Reproduce word for word the lines between the one containing "ZESTAW PRÓBEK" and the one containing "Orthomol Vital F is", inclusive.

Data for this exercise —
....
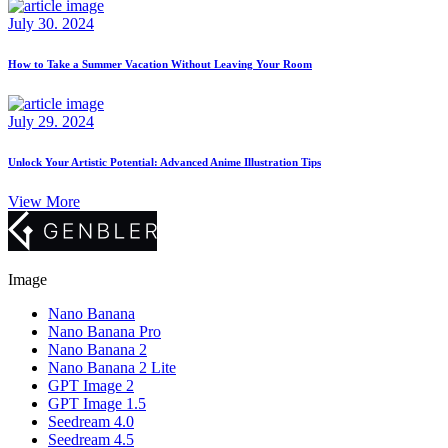
July 30. 2024
How to Take a Summer Vacation Without Leaving Your Room
July 29. 2024
Unlock Your Artistic Potential: Advanced Anime Illustration Tips
View More
Image
Nano Banana
Nano Banana Pro
Nano Banana 2
Nano Banana 2 Lite
GPT Image 2
GPT Image 1.5
Seedream 4.0
Seedream 4.5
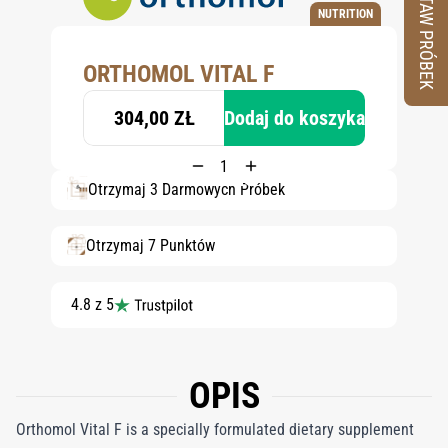
ZESTAW PRÓBEK
NUTRITION
ORTHOMOL VITAL F
304,00 ZŁ
Dodaj do koszyka
Otrzymaj 3 Darmowych Próbek
Otrzymaj 7 Punktów
4.8 z 5
OPIS
Orthomol Vital F is a specially formulated dietary supplement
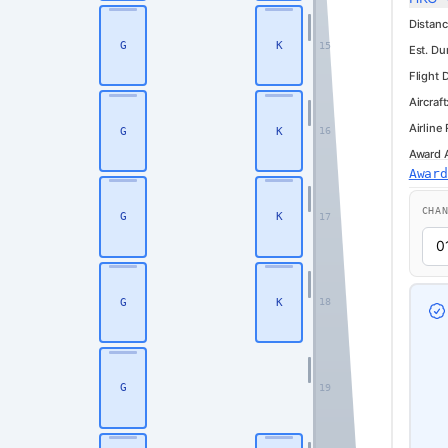
Distanc
G
K
15
Est. Du
Flight 
Aircraft
Airline
G
K
16
Award Av
Business
Awar
CHA
G
K
17
G
K
18
G
19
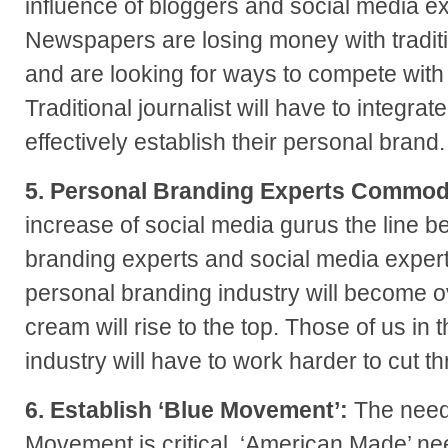
influence of bloggers and social media e
Newspapers are losing money with tradit
and are looking for ways to compete with
Traditional journalist will have to integra
effectively establish their personal brand.
5. Personal Branding Experts Commod
increase of social media gurus the line 
branding experts and social media experts
personal branding industry will become o
cream will rise to the top. Those of us in
industry will have to work harder to cut t
6. Establish ‘Blue Movement’:
The need
Movement is critical. ‘American Made’ ne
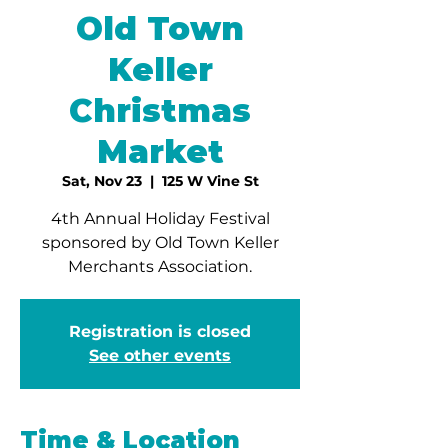
Old Town
Keller
Christmas
Market
Sat, Nov 23
  |  
125 W Vine St
4th Annual Holiday Festival
sponsored by Old Town Keller
Merchants Association.
Registration is closed
See other events
Time & Location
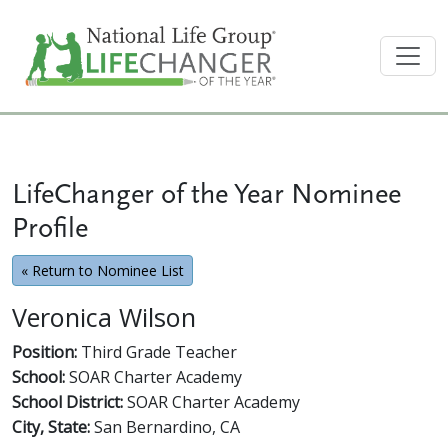
LifeChanger of the Year Nominee
Profile
« Return to Nominee List
Veronica Wilson
Position:
Third Grade Teacher
School:
SOAR Charter Academy
School District:
SOAR Charter Academy
City, State:
San Bernardino, CA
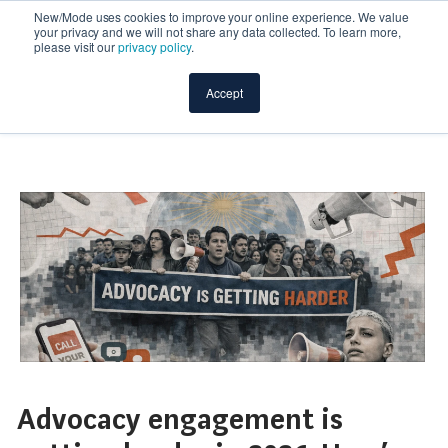
New/Mode uses cookies to improve your online experience. We value
your privacy and we will not share any data collected. To learn more,
please visit our
privacy policy
.
Accept
Advocacy engagement is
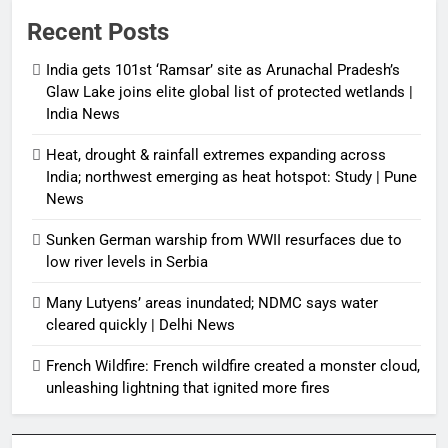
Recent Posts
India gets 101st ‘Ramsar’ site as Arunachal Pradesh’s
Glaw Lake joins elite global list of protected wetlands |
India News
Heat, drought & rainfall extremes expanding across
India; northwest emerging as heat hotspot: Study | Pune
News
Sunken German warship from WWII resurfaces due to
low river levels in Serbia
Many Lutyens’ areas inundated; NDMC says water
cleared quickly | Delhi News
French Wildfire: French wildfire created a monster cloud,
unleashing lightning that ignited more fires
....
Response for this exercise —
ZESTAW PRÓBEK
NUTRITION
ORTHOMOL VITAL F
304,00 ZŁ
Dodaj do koszyka
Otrzymaj 3 Darmowych Próbek
Otrzymaj 7 Punktów
4.8 z 5
OPIS
Orthomol Vital F is a specially formulated dietary supplement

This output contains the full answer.